Ohayon encendió otro cigarrillo y preguntó con quién había mantenido relaciones Elisha y, una vez más, Yakov comenzó a lanzar miradas inquietas a su alrededor. Gold les ofreció un café y se quedó mirándolos sin comprender nada. Yakov miraba de hito en hito la pared y Michael contemplaba la taza de café que tenía en la mano. Después preguntó, con mucha suavidad, si Yakov sabía que la doctora Neidorf había muerto.

El muchacho se quedó paralizado. Luego dijo con voz trémula:

—¿Cuándo? —y Michael se lo dijo. Entonces Yakov preguntó—: ¿Cómo? —y recibió un breve resumen de los hechos. En la habitación se hizo un silencio prolongado. La respiración de Yakov se convirtió en una rápida sucesión de jadeos y Gold, incapaz de seguir soportando la tensión, se dirigió a la ventana, desde donde podía observarlos a ambos y tratar de comprender lo que estaba sucediendo. No entendía a qué venía aquello, como tampoco lo entendía Yakov, que formuló una pregunta al respecto.

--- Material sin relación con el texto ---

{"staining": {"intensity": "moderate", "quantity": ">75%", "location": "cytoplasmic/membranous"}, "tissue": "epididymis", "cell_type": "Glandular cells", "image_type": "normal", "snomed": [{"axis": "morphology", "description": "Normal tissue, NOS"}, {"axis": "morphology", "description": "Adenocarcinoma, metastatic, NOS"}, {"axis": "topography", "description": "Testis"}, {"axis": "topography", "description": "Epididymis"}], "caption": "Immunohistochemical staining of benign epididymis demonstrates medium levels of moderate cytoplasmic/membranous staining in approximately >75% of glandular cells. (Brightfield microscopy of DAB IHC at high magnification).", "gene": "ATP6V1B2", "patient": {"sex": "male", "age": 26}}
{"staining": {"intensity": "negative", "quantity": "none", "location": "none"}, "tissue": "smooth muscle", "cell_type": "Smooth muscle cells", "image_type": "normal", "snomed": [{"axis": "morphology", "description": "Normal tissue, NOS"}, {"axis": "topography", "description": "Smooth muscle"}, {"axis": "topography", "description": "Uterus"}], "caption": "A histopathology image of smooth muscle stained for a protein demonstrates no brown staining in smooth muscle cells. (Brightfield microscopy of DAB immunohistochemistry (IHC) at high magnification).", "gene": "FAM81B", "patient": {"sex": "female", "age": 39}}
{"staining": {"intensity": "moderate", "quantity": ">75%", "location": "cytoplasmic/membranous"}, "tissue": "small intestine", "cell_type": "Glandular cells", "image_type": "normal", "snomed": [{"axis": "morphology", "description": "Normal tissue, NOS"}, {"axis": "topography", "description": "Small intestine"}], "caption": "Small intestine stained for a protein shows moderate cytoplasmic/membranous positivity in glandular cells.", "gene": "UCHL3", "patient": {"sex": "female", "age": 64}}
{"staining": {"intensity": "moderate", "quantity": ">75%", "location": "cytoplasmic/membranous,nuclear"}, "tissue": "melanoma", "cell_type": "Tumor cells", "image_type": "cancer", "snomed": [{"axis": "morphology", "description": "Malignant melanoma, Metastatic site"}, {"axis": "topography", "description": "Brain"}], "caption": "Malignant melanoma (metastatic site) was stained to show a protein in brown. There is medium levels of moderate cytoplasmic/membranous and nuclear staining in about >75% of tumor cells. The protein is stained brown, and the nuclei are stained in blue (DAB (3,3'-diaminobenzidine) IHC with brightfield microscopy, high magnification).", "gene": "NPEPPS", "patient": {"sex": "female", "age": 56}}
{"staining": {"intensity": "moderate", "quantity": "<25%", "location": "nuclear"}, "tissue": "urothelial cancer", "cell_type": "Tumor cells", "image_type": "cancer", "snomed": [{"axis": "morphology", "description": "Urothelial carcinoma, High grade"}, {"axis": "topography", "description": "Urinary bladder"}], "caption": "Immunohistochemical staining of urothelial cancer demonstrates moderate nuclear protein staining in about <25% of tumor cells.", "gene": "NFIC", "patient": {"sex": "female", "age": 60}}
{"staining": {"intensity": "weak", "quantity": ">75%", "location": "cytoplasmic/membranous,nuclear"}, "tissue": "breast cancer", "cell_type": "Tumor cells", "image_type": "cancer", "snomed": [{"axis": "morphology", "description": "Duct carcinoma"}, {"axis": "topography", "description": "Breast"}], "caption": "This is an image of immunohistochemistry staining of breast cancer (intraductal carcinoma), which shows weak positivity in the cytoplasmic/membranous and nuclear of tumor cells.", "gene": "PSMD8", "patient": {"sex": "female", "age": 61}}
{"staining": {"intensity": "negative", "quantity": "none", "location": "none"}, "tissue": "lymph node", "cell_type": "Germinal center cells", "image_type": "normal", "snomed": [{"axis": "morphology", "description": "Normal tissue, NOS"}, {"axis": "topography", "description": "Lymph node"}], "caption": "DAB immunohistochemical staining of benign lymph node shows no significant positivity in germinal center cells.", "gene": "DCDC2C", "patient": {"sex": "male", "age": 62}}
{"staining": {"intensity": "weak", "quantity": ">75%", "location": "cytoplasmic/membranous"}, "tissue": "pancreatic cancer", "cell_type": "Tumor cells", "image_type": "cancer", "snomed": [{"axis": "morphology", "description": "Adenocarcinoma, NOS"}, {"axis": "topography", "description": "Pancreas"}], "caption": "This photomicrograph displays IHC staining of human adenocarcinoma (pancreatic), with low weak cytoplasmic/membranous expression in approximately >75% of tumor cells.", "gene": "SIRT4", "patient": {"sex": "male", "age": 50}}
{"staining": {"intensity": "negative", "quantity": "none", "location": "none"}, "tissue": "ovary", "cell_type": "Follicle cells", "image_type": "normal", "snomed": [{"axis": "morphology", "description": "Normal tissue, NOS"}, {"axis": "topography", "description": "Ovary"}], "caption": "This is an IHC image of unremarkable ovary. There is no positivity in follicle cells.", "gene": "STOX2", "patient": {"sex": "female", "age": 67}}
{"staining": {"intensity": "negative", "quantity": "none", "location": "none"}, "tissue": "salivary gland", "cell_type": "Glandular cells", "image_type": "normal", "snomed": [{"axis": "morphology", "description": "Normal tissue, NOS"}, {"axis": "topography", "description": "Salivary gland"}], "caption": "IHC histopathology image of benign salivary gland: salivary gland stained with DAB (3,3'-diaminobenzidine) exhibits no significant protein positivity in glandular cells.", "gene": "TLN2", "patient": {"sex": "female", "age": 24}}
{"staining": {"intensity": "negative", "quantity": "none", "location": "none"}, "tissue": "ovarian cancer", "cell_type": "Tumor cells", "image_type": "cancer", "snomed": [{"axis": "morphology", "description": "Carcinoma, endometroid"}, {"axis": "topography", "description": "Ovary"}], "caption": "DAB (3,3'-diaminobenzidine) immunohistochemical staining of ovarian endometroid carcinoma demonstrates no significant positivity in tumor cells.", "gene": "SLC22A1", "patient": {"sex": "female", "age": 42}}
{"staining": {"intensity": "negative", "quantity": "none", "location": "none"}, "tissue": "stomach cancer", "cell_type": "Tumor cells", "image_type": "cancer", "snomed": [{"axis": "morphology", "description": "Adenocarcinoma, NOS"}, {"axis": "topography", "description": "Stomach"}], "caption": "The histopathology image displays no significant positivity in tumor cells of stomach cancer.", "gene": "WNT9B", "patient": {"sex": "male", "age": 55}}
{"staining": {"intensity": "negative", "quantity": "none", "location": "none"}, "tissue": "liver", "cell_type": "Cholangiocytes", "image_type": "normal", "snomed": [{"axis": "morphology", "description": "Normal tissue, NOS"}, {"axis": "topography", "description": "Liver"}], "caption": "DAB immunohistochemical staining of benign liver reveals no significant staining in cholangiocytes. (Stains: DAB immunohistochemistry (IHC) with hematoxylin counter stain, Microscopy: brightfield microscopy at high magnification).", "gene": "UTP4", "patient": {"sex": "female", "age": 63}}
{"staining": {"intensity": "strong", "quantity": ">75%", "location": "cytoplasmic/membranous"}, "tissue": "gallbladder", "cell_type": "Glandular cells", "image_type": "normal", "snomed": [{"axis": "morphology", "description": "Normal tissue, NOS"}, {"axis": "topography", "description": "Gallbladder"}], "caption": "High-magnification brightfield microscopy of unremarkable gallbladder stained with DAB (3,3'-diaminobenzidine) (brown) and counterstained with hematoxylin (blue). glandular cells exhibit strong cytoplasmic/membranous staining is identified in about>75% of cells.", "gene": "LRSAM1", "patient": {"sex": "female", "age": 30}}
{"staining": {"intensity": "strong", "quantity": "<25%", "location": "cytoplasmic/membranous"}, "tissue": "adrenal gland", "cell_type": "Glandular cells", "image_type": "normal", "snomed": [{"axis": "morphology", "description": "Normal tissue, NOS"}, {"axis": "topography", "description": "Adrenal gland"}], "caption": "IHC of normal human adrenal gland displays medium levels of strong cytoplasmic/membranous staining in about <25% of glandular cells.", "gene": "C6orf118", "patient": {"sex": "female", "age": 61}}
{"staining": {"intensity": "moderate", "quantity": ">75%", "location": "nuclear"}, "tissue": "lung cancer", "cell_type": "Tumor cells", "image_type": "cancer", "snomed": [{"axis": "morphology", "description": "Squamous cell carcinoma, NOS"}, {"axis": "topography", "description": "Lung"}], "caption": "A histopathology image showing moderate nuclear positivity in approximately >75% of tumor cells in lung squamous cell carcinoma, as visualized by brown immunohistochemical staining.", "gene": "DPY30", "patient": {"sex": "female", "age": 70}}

A modo de respuesta, Michael le preguntó si no había leído los periódicos israelíes mientras estaba en Londres. No, no los había leído, repuso Yakov, ni tampoco sus padres, ni el padre de Elisha, pero Elisha sí debía de saberlo, y no le había dicho nada. Durante las dos primeras semanas estuvieron de viaje por Escocia, explicó. Y el padre de Elisha estaba en alguna parte de Europa; sólo lo vieron los últimos días.

—¿Pero por qué no me lo contó Elisha? —repitió Yakov, primero con perplejidad y después con rabia.

A continuación Michael preguntó a Yakov si había visto alguna vez a la doctora Neidorf.

Gold miró al joven con curiosidad, que se trocó en asombro al oír su respuesta. Sí, la había visto, dijo; incluso había ido a hablar con ella en una ocasión.

Gold ahogó en el café las preguntas que pugnaban por escapar de su boca y escuchó con atención mientras el inspector jefe preguntaba cuándo había tenido lugar aquella conversación.

—Hará unos tres meses. No recuerdo la fecha exacta, pero fue hace unos tres meses. Dos semanas más tarde se fue al extranjero —dijo Yakov. Se quitó las gafas, limpió las lentes con una punta de la almidonada sábana, se las caló y se quedó mirando a Michael. Después volvió a dirigir la vista hacia la pared.

—¿Por qué fue a verla, si me permite preguntárselo? —inquirió Ohayon, y Gold supo que esta vez no iba a dejar escapar la presa.

—Por Elisha —susurró el muchacho con desesperación, y después dijo que estaba mareado. Gold le llevó un vaso de agua y abrió la ventana.